Fasting may confer long-term health benefits, according to researchers at the Intermountain Medical Centre's Heart Institute in Utah. They have carried out a new study which looks at the impact of regular fasting on the risks of developing diabetes and heart disease, taking advantage of the unique habits of Utah's substantial Mormon population (who routinely fast at least once a month). Their data suggests that fasting is leading to long-term health benefits for that group. Although fasting is part of the culture of various other religious groups, not many of them do it on such a regular basis.

According to researcher Dr Benjamin Horne, the fall in the number of people smoking has led to reduced rates of cardiac mortality in most US states, but the rate in Utah was considerably lower still. Obviously, Mormons are not the only religious group that fast, but the regularity with which they do so is very much atypical.

The hypothesis is pretty straightforward: The process of fasting makes the body use its fat reserves as an energy source. As fat is burnt, the number of fat cells in the body is reduced, which equates to lower levels of cholesterol and improved insulin sensitivity (i.e. a lower risk of diabetes).

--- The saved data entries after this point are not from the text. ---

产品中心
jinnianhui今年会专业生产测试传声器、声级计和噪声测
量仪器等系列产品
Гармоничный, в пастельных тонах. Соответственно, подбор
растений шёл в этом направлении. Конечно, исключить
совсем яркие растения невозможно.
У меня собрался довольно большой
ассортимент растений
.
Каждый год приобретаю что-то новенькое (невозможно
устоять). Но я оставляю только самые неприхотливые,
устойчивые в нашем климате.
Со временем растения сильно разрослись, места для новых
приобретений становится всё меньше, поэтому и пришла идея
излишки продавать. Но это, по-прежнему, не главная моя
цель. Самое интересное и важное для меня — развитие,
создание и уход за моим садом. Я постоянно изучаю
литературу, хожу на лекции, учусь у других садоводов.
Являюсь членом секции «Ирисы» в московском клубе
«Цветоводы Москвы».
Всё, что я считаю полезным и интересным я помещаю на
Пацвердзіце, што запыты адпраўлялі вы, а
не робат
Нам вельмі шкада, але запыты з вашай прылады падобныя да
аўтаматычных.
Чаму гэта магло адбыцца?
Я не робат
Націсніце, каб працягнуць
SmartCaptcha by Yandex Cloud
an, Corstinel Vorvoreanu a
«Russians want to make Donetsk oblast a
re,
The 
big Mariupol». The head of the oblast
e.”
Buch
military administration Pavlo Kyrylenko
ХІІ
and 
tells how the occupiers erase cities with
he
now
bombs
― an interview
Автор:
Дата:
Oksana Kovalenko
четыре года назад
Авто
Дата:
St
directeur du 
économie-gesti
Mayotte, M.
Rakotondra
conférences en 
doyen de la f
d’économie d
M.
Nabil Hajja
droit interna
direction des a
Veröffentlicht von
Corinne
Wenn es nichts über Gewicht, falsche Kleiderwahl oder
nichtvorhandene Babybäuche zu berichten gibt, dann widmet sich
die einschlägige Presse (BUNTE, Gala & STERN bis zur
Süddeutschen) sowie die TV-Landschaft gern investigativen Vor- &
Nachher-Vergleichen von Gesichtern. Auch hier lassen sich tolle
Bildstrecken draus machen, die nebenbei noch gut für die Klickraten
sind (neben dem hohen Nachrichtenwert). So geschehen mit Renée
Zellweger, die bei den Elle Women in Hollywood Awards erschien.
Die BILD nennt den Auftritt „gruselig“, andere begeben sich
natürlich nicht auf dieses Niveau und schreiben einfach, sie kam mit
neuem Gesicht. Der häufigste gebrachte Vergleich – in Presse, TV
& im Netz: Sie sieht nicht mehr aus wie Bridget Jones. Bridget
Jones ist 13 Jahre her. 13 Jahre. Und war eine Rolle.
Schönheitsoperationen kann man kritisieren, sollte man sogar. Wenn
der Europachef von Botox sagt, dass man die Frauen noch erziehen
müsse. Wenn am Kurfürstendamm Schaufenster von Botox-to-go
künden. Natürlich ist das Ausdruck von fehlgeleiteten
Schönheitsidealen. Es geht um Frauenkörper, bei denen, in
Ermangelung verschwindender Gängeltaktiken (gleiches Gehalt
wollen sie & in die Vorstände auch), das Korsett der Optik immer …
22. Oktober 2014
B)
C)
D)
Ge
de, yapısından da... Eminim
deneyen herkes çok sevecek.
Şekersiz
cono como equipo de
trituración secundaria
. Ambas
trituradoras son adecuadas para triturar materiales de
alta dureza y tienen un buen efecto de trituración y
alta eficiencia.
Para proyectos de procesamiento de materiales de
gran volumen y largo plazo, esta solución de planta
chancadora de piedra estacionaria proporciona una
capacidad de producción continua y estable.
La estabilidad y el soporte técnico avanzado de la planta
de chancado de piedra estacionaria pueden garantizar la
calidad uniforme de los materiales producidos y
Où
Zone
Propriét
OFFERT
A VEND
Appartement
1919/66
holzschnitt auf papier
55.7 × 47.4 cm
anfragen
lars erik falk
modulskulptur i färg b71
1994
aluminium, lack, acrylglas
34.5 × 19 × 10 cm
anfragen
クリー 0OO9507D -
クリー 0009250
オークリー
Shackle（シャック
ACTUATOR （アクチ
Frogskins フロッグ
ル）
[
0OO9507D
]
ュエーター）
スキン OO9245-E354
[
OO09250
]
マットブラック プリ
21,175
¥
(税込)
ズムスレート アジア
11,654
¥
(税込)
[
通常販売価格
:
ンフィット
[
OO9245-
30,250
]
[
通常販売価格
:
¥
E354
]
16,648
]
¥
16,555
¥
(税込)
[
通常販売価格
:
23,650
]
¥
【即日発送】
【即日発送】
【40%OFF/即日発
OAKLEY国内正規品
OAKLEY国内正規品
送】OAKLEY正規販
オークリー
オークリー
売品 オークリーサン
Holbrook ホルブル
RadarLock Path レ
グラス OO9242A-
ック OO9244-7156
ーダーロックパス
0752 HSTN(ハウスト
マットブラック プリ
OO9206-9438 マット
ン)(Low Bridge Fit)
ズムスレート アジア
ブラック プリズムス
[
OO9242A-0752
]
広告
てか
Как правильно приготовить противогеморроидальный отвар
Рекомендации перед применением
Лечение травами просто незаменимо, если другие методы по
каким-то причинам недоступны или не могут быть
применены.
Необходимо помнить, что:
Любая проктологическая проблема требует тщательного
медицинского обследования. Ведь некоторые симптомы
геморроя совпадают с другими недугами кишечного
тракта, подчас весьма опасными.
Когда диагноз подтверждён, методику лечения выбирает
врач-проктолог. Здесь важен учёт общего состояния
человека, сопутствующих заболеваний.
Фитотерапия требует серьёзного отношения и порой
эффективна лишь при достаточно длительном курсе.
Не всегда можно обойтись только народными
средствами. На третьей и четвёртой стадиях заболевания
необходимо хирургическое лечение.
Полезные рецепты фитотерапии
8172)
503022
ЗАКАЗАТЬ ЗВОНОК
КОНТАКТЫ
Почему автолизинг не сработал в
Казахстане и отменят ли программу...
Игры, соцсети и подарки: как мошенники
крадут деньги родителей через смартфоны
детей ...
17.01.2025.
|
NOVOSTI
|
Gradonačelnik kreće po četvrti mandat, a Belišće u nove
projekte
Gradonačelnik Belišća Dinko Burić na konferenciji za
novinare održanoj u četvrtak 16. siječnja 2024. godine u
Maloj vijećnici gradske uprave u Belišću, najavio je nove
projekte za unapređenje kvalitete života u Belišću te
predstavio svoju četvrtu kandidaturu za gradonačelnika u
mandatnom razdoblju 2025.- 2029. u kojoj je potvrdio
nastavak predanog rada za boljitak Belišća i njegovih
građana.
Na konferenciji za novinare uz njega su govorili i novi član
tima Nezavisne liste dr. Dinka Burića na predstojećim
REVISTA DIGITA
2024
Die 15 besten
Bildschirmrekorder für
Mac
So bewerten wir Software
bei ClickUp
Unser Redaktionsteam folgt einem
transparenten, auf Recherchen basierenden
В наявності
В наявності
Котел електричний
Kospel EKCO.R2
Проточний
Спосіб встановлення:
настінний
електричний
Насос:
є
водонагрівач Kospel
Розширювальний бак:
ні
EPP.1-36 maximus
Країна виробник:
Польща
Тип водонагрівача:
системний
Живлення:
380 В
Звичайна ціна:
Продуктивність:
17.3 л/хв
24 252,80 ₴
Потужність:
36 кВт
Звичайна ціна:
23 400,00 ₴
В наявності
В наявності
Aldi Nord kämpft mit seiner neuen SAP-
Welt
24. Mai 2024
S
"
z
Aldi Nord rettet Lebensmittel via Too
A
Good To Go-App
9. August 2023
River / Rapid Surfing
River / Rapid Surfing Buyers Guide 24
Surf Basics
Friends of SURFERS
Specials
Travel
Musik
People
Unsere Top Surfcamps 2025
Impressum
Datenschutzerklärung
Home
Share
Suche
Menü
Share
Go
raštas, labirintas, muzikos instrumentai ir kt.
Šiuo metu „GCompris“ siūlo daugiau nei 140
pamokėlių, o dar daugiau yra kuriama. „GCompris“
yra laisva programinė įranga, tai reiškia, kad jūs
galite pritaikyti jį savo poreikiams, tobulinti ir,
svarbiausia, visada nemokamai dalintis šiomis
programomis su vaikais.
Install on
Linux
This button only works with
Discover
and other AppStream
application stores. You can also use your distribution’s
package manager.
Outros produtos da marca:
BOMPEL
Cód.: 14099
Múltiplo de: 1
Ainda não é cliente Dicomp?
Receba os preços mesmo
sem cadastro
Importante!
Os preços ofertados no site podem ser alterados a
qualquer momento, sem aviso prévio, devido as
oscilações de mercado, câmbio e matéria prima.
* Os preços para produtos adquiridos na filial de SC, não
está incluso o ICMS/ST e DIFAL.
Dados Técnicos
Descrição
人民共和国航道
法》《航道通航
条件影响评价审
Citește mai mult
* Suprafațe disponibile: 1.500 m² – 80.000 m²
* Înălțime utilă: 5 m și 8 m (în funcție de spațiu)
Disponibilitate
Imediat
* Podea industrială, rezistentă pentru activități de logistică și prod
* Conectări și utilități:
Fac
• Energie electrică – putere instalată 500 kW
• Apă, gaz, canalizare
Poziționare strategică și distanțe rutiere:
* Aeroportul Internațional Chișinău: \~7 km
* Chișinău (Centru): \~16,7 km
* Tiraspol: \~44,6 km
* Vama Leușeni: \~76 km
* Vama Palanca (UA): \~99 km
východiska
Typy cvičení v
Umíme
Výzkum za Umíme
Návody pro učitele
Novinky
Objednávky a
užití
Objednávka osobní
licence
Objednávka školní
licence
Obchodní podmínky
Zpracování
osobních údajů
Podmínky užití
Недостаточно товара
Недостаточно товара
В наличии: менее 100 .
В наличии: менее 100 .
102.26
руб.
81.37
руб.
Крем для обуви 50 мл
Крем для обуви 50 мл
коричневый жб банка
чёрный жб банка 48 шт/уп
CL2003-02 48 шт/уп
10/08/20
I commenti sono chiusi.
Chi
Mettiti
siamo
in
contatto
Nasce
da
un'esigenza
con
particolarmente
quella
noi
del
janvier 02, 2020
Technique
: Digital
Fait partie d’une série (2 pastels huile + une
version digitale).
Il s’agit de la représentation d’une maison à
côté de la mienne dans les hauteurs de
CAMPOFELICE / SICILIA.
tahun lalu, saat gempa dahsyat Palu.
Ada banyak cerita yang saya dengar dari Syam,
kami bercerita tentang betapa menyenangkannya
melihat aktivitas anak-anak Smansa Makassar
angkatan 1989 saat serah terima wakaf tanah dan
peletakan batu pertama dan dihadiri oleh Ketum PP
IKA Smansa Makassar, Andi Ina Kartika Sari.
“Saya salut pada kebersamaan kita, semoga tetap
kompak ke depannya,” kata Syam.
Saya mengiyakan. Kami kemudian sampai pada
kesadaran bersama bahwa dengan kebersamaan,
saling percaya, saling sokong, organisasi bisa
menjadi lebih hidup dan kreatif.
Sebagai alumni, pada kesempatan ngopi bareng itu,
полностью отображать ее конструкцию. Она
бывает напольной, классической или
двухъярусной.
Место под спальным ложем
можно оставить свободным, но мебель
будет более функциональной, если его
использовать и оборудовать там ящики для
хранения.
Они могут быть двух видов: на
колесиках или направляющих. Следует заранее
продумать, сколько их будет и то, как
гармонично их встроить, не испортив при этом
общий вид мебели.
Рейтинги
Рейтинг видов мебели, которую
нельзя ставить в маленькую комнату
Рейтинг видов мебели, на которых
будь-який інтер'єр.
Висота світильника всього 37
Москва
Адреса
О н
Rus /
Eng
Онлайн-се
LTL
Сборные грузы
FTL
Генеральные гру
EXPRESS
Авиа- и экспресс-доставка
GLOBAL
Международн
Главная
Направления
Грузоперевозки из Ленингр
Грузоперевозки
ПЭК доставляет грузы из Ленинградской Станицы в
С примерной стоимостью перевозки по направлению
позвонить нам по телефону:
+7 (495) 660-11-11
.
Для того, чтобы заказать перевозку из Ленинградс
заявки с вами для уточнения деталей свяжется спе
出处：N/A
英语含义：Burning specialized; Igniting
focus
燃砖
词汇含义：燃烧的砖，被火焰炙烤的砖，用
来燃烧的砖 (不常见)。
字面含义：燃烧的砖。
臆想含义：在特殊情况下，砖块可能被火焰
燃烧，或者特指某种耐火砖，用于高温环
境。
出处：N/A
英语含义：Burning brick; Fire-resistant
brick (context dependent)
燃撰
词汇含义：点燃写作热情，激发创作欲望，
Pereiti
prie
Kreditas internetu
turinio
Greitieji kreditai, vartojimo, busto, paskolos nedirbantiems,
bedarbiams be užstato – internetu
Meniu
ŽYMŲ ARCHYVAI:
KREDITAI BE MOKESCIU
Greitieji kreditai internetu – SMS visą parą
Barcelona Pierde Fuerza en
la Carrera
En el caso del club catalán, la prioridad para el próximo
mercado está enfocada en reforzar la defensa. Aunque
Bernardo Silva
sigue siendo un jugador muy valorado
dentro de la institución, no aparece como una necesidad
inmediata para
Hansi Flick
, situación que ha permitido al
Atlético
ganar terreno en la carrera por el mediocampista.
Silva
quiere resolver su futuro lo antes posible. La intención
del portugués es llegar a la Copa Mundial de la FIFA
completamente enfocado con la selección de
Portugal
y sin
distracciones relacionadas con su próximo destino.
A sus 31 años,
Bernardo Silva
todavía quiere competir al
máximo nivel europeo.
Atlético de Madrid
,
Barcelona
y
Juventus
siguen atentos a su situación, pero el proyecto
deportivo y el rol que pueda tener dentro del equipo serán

In 2007, there was a primary study, which presented a link between fasting and a lowered chance of heart disease. Now, researchers claim to have established that the impact of fasting on body weight, blood sugar and triglyceride levels is a favourable one. As things stand, however, there is a lack of research corroborating these findings, and doctors are want to look at the issue more closely, with particular emphasis on the efficacy of fasting for people already suffering from heart disease or diabetes.

Despite the positive messages about fasting that have come out of this study, it's important to be aware of the fact that fasting comes with its own risks - it can actually be harmful in many situations. If you want to ensure your health in later life, there are plenty of other, better-researched things you can do. If you are considering fasting at all, it's crucial that you consult your doctor beforehand.